Saved data entries
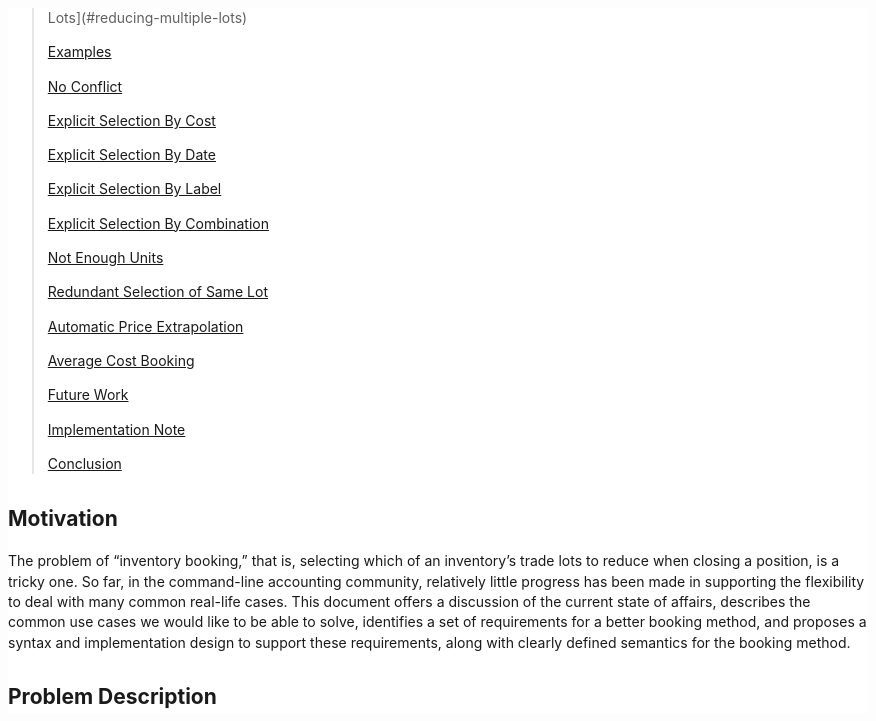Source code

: > Lots</span>](#reducing-multiple-lots)
>
> [<span class="underline">Examples</span>](#examples)
>
> [<span class="underline">No Conflict</span>](#no-conflict)
>
> [<span class="underline">Explicit Selection By
> Cost</span>](#explicit-selection-by-cost)
>
> [<span class="underline">Explicit Selection By
> Date</span>](#explicit-selection-by-date)
>
> [<span class="underline">Explicit Selection By
> Label</span>](#explicit-selection-by-label)
>
> [<span class="underline">Explicit Selection By
> Combination</span>](#explicit-selection-by-combination)
>
> [<span class="underline">Not Enough Units</span>](#not-enough-units)
>
> [<span class="underline">Redundant Selection of Same
> Lot</span>](#redundant-selection-of-same-lot)
>
> [<span class="underline">Automatic Price
> Extrapolation</span>](#automatic-price-extrapolation)
>
> [<span class="underline">Average Cost
> Booking</span>](#average-cost-booking)
>
> [<span class="underline">Future Work</span>](#future-work)
>
> [<span class="underline">Implementation
> Note</span>](#implementation-notes)
>
> [<span class="underline">Conclusion</span>](#conclusion)

Motivation
----------

The problem of “inventory booking,” that is, selecting which of an
inventory’s trade lots to reduce when closing a position, is a tricky
one. So far, in the command-line accounting community, relatively little
progress has been made in supporting the flexibility to deal with many
common real-life cases. This document offers a discussion of the current
state of affairs, describes the common use cases we would like to be
able to solve, identifies a set of requirements for a better booking
method, and proposes a syntax and implementation design to support these
requirements, along with clearly defined semantics for the booking
method.

Problem Description
-------------------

=== Task to carry out ===
Among the records above, determine how many lines contain "method", then report the number only.

=== Your solution ===
2